The other occurred in Racine, Wisconsin. Two women were shot at Graceland Cemetery Thursday afternoon during a funeral for a man who was killed by police last month. Residents heard between 20 and 30 gunshots before 2:30 p.m. as loved ones gathered to remember Da’Shontay L. King Sr. a 37-year-old Black man who was shot and killed by police after a foot chase following an attempted traffic stop on May 20, according to the Racine Journal Times. The identity of the attacker, apparently still on the run, was not released.
Gunshots and wails are still heard from the Buffalo supermarket massacres, from Robb’s Elementary School in Uvalde, and from fallen medical personnel at a Tulsa hospital. As America shudders, politicians are shaking in their boots to stand up to gun producers and their blackmailing arm, the National Rifle Association-NRA, or jingle in their pockets.
The President of the United States is waiting for Congress to decide on a proposal that barely promotes raising the age to 21 to legally purchase a gun. Hardly a band-aid for the deadly wounds caused by daily shootings, and possibly not even that will be granted by those who take refuge in the Second Amendment of the Constitution.

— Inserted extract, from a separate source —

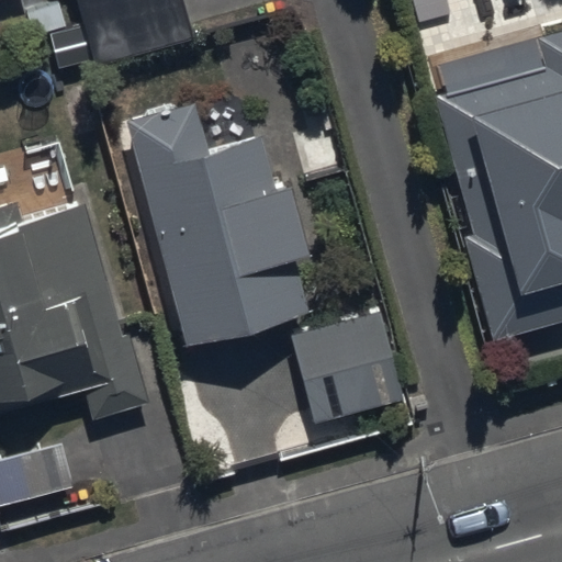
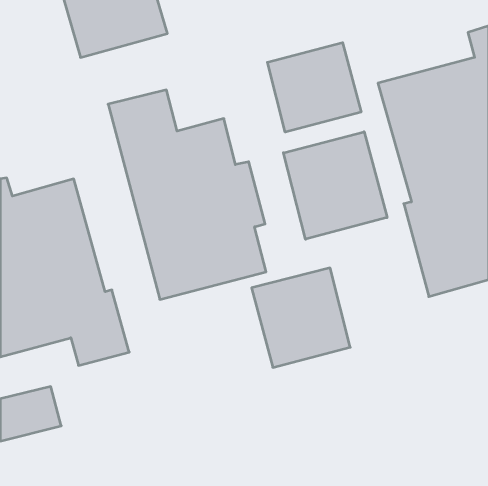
building: none -> [267,43,361,132]
building: none -> [283,132,387,239]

Shame on Biden’s words in a speech calling for the (unlikely) passage of the scrawny, rickety, flimsy reform: “I respect the culture, tradition and concerns of lawful gun owners,” and as if to cleanse himself, he added: “At the same time, the Second Amendment, like all other rights, is not absolute.”
It is very difficult to be with God and the Devil… and the voters, 97 percent of whom are in favor of some kind of limit or control on gun violence in their streets, schools, workplaces and homes, are pushing back.